If there is one place you would expect Californians to take advantage of the state’s legalization of recreational marijuana, it would be at the Coachella Valley Music and Arts Festival set for mid-April.

Not so fast, though. Coachella once again is banning use of marijuana at the festival.

You can forgive people for expecting otherwise. Voters approved adult-use marijuana in November of 2016. And while use is restricted to private property, the Coachella festival is held on private land – the Empire Polo Club in Indio.

But festival organizers have decided to ban marijuana, along with other drugs.

“Sorry, bro,” the site states on the issue of whether you can bring marijuana, even if you have medical marijuana card. “Medical marijuana cards are not valid at the Coachella Valley Music and Arts Festival. Even in 2017 and beyond.  If that changes so will this answer.”

What’s up with that?

Coachella: Defining a Public Place

Much like Colorado, California has made it legal to use marijuana in private places. And while the festival is held on private land, it will attract tens of thousands of people to one location.

So, does that make it public?

Only lawyers know for sure, and the questions hasn’t been completely answered, Indio Police Sgt.
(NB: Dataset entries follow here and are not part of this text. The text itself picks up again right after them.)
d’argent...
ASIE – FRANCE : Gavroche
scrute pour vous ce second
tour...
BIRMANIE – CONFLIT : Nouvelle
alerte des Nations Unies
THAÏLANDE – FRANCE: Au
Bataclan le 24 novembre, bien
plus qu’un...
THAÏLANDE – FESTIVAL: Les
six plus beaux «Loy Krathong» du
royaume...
Dan Marshall told the Los Angeles Daily News.

The newspaper pointed out that the Colorado Symphony Orchestra already ran into this issue in Denver. They promoted a marijuana-themed concert series, but the Denver city attorney’s office wanted the series cancelled because they deemed the concert a public event.

The symphony, not to be deterred, made the concerts invitation-only, skirting the law.

Others are planning the same kind of work-around near Coachella.

Marijuana Welcome

Some events are taking place around the Coachella festival that will allow marijuana use.

The best-known is an event called Get Lit, which will be held at a secret location in Indio and will feature music, food and marijuana. It will bring together many of the medical marijuana companies in California.

You have to register on the event’s website to get in.

“We provide a safe, secure, sanctioned, and one-of-a-kind experience,” the website states. “Music, activities, pre and after parties. Come see the other side.”

In the meantime, over at Coachella itself, authorities will provide “amnesty boxes” near entrances so that those who didn’t get the news about marijuana use can drop whatever they brought in. No questions will be asked and you can go on about enjoying the festival.

By the way, the headliners for the two-weekend festival are Radiohead, Lady Gaga and Kendrick Lamar.